"Mas..."

"Iya, aku janji. Aku akan berbagi semua keluh kesahku ke kamu."

***

Hari besar bagi Vino dan Shani akhirnya tiba. Semalaman Vino tidak bisa tidur karena hari ini ia akan resmi menjadi suami Shani. Ia akan mengambil Shani dari orang tuanya, mengajak satu-satunya anak perempuan di keluarga Natio untuk hidup bersamanya.

Jujur, Vino senang karena harapannya menikah dengan Shani terwujud. Tapi ia tidak menyangka kalau ia akan mendapatkan tanggung jawab sebesar ini. Menjadi imam, menjadi kepala rumah tangga di bahtera kehidupan pernikahan mereka. Apalagi setelah beberapa waktu yang lalu ketika Vino dipingit, tidak bisa bertemu dengan Shani selama satu minggu. Papa Richard datang ke rumahnya dan mengajaknya berbicara semalaman suntuk sambil bermain catur.

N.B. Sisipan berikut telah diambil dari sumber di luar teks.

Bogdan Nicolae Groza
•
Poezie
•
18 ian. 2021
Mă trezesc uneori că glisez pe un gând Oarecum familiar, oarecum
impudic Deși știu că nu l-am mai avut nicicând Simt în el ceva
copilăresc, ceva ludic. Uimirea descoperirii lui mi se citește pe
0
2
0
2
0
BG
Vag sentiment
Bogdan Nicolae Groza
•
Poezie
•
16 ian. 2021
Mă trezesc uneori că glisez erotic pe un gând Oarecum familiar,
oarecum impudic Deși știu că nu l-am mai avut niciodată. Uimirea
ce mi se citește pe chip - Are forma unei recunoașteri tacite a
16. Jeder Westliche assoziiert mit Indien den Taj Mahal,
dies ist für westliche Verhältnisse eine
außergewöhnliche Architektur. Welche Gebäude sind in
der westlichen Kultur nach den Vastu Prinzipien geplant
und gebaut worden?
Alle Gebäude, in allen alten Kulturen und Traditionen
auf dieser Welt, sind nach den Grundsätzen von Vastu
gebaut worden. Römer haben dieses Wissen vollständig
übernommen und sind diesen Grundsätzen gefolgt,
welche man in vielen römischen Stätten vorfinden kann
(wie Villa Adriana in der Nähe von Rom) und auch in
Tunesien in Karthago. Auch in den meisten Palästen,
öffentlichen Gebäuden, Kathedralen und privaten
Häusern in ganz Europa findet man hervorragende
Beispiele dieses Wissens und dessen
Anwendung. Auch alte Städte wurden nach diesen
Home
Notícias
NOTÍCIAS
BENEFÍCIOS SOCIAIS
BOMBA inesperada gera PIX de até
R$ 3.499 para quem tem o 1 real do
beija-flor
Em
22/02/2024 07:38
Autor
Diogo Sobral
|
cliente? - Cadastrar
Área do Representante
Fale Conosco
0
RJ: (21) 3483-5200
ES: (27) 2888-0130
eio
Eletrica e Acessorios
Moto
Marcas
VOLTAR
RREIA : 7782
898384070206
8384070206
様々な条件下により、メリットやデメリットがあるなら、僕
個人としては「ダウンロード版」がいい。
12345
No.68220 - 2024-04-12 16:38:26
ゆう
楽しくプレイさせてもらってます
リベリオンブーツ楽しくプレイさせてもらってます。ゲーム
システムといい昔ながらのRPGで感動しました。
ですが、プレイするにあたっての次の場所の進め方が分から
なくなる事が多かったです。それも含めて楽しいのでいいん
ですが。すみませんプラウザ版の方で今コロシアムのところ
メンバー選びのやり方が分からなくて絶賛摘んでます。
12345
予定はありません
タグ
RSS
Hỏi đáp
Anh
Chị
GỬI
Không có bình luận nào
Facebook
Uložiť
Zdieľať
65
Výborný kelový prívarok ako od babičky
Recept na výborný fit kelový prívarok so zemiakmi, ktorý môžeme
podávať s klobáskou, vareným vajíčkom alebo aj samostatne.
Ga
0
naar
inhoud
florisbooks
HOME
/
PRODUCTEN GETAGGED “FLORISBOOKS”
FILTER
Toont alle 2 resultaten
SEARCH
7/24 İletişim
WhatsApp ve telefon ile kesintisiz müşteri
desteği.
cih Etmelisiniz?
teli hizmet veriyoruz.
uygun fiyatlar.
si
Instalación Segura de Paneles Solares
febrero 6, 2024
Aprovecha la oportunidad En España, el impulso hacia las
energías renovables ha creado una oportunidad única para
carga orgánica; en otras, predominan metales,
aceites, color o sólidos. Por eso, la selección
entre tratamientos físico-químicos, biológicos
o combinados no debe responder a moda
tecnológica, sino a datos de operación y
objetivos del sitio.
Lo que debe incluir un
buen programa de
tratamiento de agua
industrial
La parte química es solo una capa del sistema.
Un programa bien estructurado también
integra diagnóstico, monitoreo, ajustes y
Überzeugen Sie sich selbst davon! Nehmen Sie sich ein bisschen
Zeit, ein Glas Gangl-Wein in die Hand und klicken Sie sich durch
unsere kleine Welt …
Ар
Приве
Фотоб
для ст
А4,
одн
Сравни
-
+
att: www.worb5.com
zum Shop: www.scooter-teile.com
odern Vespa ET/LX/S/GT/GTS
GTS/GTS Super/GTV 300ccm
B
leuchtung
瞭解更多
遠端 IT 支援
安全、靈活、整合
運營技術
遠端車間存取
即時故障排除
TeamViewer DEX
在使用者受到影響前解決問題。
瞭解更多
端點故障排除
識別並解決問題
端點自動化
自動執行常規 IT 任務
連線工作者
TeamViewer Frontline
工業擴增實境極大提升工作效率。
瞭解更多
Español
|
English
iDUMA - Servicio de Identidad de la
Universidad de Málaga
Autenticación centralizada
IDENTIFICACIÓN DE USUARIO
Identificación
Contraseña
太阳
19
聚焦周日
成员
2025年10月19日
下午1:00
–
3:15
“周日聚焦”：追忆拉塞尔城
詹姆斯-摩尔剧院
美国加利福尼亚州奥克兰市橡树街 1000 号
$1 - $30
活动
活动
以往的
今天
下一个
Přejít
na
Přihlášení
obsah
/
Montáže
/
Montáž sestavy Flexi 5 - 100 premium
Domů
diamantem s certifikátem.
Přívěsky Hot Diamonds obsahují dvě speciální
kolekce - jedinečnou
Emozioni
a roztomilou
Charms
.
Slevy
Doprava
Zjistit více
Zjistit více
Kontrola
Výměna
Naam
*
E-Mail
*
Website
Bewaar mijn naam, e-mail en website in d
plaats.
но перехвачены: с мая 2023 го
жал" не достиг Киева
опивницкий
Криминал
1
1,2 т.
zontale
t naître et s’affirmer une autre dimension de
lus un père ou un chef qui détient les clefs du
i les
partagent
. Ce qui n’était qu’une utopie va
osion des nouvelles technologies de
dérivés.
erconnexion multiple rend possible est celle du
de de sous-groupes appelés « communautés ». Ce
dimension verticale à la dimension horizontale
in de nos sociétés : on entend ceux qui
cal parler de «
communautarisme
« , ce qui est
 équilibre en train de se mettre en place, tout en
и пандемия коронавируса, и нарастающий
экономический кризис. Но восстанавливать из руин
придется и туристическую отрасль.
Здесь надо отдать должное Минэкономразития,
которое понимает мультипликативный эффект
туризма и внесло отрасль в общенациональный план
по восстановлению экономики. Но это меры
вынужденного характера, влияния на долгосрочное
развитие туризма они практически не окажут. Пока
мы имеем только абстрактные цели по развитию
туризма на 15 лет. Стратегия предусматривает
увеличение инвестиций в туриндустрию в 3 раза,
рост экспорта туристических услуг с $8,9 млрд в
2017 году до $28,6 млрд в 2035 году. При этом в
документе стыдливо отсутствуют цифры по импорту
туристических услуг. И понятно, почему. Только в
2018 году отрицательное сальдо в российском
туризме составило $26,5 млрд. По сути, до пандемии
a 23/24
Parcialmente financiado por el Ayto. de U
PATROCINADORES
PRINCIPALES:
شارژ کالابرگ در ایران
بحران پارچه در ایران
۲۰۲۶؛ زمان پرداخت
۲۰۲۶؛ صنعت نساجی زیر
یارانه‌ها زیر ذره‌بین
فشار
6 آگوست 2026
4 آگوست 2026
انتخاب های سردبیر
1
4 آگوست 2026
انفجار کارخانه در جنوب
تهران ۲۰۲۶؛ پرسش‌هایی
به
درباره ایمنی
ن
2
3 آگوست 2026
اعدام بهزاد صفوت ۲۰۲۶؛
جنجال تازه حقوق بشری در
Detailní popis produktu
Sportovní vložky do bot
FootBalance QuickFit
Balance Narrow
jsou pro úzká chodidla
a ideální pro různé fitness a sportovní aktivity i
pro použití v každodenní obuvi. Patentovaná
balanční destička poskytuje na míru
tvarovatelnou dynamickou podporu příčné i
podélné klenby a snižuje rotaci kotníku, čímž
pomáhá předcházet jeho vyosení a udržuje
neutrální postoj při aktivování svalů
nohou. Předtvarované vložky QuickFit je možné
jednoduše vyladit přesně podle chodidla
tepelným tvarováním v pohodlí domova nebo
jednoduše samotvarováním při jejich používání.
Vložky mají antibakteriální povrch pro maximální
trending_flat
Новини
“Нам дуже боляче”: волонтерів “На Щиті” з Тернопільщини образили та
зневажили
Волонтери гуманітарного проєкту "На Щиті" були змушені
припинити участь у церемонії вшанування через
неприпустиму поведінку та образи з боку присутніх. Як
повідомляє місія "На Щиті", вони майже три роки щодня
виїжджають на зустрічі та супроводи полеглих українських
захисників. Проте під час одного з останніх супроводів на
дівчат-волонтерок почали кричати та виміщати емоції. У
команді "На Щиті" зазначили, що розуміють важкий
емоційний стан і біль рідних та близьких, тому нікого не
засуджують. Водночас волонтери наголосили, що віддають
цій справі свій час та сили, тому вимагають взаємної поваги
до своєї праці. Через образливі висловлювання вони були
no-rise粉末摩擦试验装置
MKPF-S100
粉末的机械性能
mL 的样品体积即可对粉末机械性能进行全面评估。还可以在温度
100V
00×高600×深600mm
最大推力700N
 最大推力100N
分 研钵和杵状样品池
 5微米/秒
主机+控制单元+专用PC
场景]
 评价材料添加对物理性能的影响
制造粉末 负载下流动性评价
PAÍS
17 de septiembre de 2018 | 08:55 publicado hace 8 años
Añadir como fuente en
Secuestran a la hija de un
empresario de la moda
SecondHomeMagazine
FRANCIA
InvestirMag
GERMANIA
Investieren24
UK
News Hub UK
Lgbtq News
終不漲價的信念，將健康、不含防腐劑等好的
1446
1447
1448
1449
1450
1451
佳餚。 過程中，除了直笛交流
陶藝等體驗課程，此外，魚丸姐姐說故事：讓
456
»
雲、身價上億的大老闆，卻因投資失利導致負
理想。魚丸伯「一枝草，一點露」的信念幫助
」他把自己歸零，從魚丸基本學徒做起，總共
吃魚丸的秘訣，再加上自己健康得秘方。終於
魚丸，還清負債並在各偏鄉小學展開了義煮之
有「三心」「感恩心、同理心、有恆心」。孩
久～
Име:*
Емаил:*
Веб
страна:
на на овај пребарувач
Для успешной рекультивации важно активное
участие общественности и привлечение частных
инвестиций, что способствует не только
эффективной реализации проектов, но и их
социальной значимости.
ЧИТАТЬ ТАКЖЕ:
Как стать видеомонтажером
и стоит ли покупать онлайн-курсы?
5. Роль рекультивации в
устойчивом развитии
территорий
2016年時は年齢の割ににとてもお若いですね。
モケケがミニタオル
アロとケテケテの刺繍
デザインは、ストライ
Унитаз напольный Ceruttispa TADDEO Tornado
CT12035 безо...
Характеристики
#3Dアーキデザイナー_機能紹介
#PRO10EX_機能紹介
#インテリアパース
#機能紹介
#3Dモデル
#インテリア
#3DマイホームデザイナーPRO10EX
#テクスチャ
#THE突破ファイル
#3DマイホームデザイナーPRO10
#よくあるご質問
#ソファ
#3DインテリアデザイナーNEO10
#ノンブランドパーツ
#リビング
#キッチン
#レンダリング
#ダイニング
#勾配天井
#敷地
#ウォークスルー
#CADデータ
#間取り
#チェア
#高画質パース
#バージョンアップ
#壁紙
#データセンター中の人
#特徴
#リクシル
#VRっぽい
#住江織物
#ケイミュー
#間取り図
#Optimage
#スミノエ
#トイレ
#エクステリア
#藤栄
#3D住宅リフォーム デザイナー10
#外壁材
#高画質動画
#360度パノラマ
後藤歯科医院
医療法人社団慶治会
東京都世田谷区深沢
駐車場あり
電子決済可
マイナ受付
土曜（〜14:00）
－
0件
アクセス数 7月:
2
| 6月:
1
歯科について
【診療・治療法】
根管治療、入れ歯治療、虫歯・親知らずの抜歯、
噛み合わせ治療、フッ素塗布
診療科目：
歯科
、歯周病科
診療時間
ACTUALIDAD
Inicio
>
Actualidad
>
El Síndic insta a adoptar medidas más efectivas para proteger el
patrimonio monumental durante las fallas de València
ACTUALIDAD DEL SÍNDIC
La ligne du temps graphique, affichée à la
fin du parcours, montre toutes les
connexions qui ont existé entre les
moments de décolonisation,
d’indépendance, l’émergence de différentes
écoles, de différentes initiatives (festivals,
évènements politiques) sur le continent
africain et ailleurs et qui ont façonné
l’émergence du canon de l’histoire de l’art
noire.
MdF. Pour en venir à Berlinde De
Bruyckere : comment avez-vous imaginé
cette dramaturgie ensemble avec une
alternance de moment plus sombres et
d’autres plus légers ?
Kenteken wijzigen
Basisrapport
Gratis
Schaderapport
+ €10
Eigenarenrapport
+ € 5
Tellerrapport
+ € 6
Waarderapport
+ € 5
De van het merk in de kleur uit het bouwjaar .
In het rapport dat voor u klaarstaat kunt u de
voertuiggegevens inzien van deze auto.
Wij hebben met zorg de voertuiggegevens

Sebuah pesan Papa Richard yang akan selalu Vino ingat, "kamu meminta putriku secara baik-baik dan dalam keadaan yang baik. Kalau suatu saat, Shani melakukan kesalahan yang benar-benar membuat kamu marah dan membuat kamu ingin mengembalikan putri kesayangan Papa, Papa minta, kembalikan dia dengan baik-baik pula. Kalau suatu saat Shani melakukan kesalahan, melawan kamu, atau melewati haknya sebagai istri, tolong tegur dia dengan perlahan, tolong ingatkan dia dengan kodratnya sebagai istri. Jangan bentak dia kecuali dia benar-benar sudah kelewatan, jangan sakiti putri kesayangan Papa sedikit pun. Papa percaya kamu pria yang baik dan akan menjadi imam yang baik untuk keluarga kecil kalian. Papa benar-benar minta kamu jaga dan sayangi putri kecilku sama seperti aku menjaga dan menyayanginya."

Vino tersadar dari lamunannya ketika Boby, Nabil, dan Dyo menghampirinya di kamar hotel. Pernikahan Vino dan Shani dilakukan di dua tempat atas kesepakatan keluarga, untuk acara akad nikah, Vino dan Shani sepakat untuk melaksanakannya di Jogja, kota kelahiran mereka berdua dan dengan resepsi di malam harinya, untuk di Jakarta mereka akan mengadakan resepsi minggu depan di salah satu hotel bintang lima yang menjadi tempat impian pernikahan Shani.

"Gimana, gimana, deg-degan nggak nih, Manten Lanang?" Goda Dyo sambil menepuk punggung Vino beberapa kali, "nggak nyangka gue, lo beneran nikah sama Shani! Gila, luckiest Man on the earth!"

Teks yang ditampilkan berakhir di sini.